Já vimos que a Bíblia não tem uma palavra específica para saúde, mas, por outro lado, ele oferece algo ainda mais rico—o conceito de shalom. Shalom é a palavra hebraica comumente traduzida como ‘paz’, mas seu sentido vai muito além da ausência de conflitos e guerras. Trata-se de um senso profundo de segurança, bem-estar, integridade física e riqueza (tangível e intangível) que resulta de ter relacionamentos corretos com Deus, consigo mesmo, com os outros e com o restante da criação. Em Gênesis 43:27, por exemplo, José “perguntou como [seus irmãos] passavam e disse em seguida: ‘como vai o pai de vocês?” O hebraico, língua original do texto, diz “perguntou-lhes a respeito do shalom e disse: ‘e o shalom do pai de vocês?” Ao perguntar isso, José quer saber se seus irmãos e seu pai estão bem, não apenas quanto a sua saúde física, mas também em relação ao seu aspecto espiritual, emocional, social, econômica e assim por diante.
Além disso, a Bíblia nos oferece uma visão integral do ser humano. Ao contrário da tendência moderna de reduzir o ser humano à sua dimensão material e de algumas tendências filosóficas e religiosas de reduzi-lo à sua dimensão imaterial, a Bíblia afirma que somos uma “alma viva” constituída a partir do “pó da terra” (material) e do “fôlego de vida” (imaterial). Por isso, o ensino bíblico nos convida a assumirmos um compromisso com o Criador que inclua todo o nosso espírito, alma e corpo (1Ts 5:23) e a crescer na nossa devoção por Ele de todo nosso coração, alma, entendimento e forças (Mc 12:30). Isso não significa que devemos desmembrar as pessoas ou traçar divisórias sólidas entre esses aspectos, mas que seja qual for a dimensão da vida humana que venhamos a identificar, lá queremos ter saúde, ou melhor, lá Deus quer que experimentemos shalom.
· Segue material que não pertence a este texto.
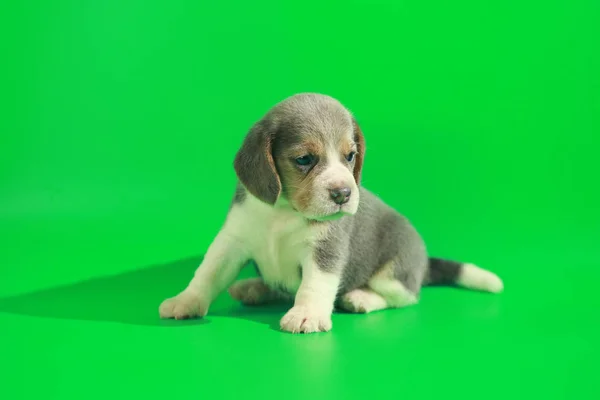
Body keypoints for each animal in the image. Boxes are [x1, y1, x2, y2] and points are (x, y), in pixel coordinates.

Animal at [158, 92, 502, 332]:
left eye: (350, 156)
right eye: (304, 159)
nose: (343, 194)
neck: (284, 211)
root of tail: (424, 262)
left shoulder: (325, 250)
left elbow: (315, 284)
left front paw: (307, 314)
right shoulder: (232, 241)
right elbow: (207, 273)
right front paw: (186, 300)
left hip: (393, 272)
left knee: (404, 296)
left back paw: (361, 298)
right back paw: (254, 287)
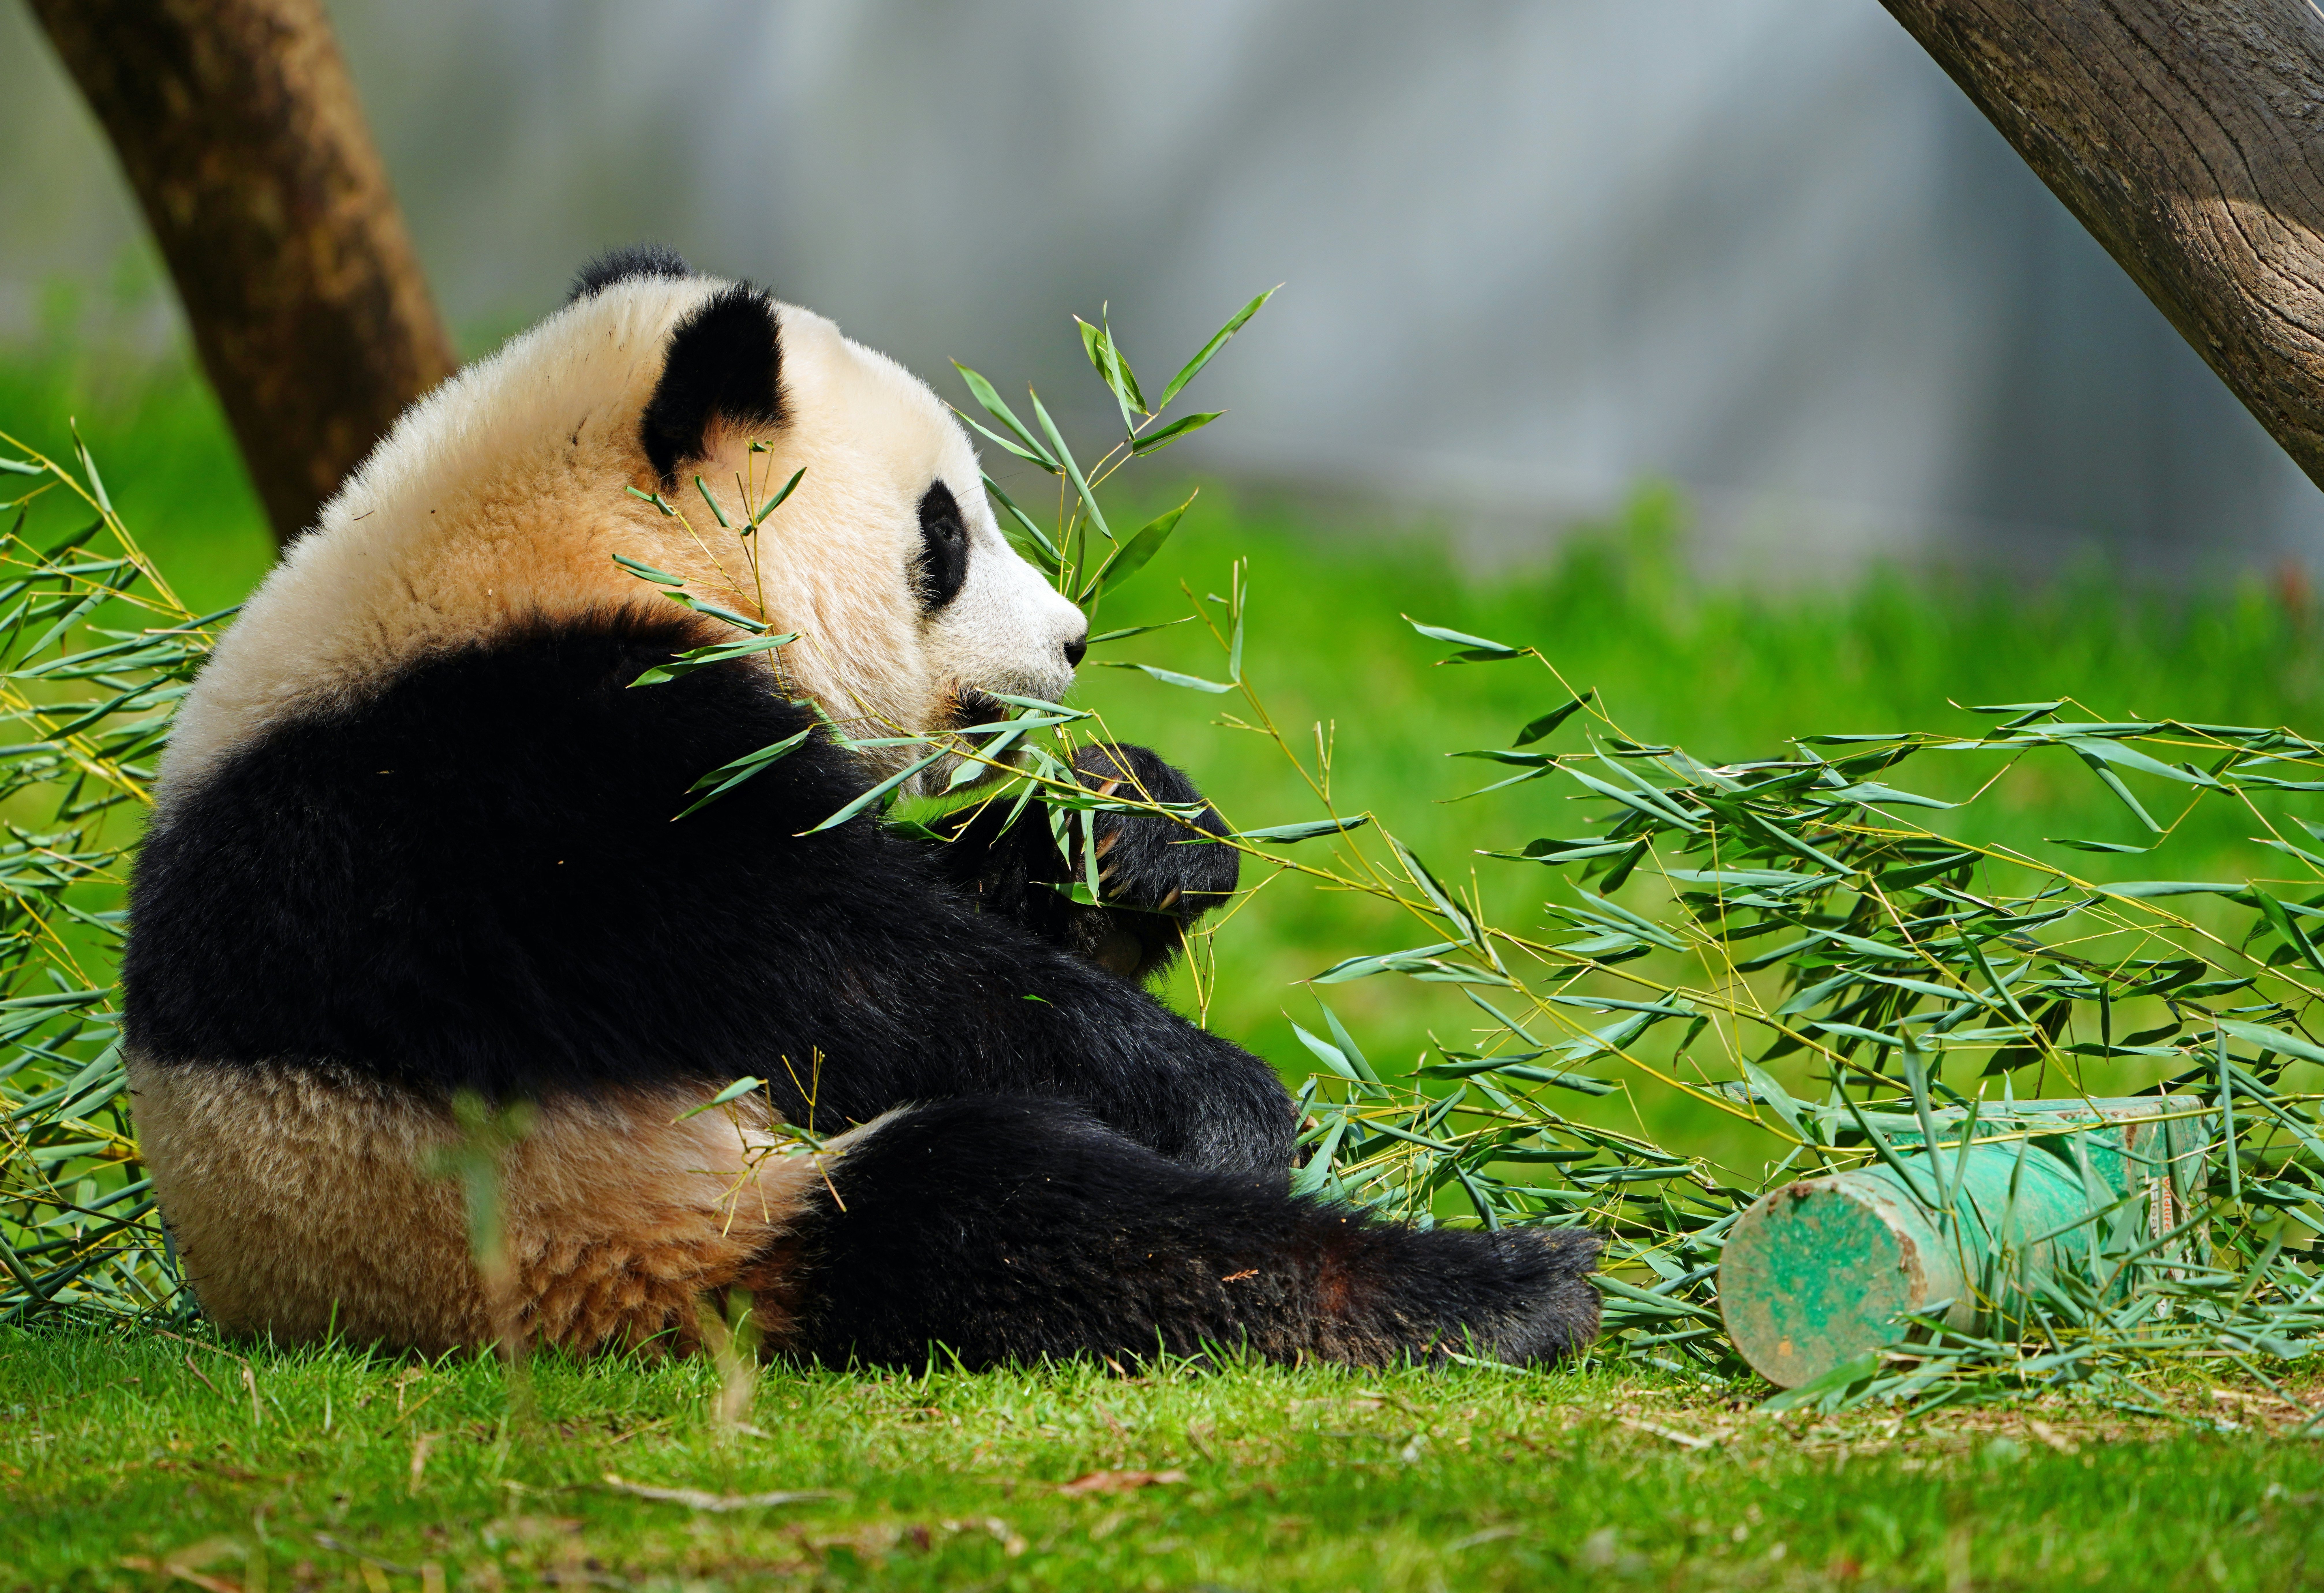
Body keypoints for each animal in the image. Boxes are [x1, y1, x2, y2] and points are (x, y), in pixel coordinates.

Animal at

Assim, nos próximos artigos vamos abordar diferentes aspectos da saúde do professor: espiritual, psicoemocional e física (confira o índice ao lado). Obviamente, essas dimensões não são as únicas, e nem serão tratadas exaustivamente. Contudo, esperamos que sirvam de encorajamento e conscientização para todos aqueles que trabalham com educação ou que se preocupam com os educadores dos nossos filhos, vizinhos e amigos.
Raphael A. Haeuser
Coordenador do Didaquê
TeachBeyond Brasil
[1] Dados aproximados, baseados no artigo de GASPARINI, Sandra Maria; BARRETO, Sandhi Maria; ASSUNÇÃO, Ada Ávila. “O professor, as condições de trabalho e os efeitos sobre sua saúde”, Educação e Pesquisa, v. 31, n. 2, p. 189–199, 2005 e na cartilha digital do Sinpro/RS organizada por MONTEIRO, Janine, “Saúde/Adoecimento Mental dos Professores da Rede Privada do Rio Grande do Sul: como avaliar e cuidar”.
[2] De acordoo com “Pesquisa revela dados da saúde mental dos professores do ensino privado”. Disponível em: www.sinprors.org.br/comunicacao/noticias/pesquisa-revela-dados-da-saude-mental-dos-professores-do-ensino-privado. Acesso em: 15 jan. 2020.
[3] De acordo com pesquisa do Sinpro, citada em ROSA, Stela. “Saúde do professor e ambiente escolar”. Disponível em: www.extraclasse.org.br/saude/2006/10/saude-do-professor-e-ambiente-escolar. Acesso em: 15 jan. 2020.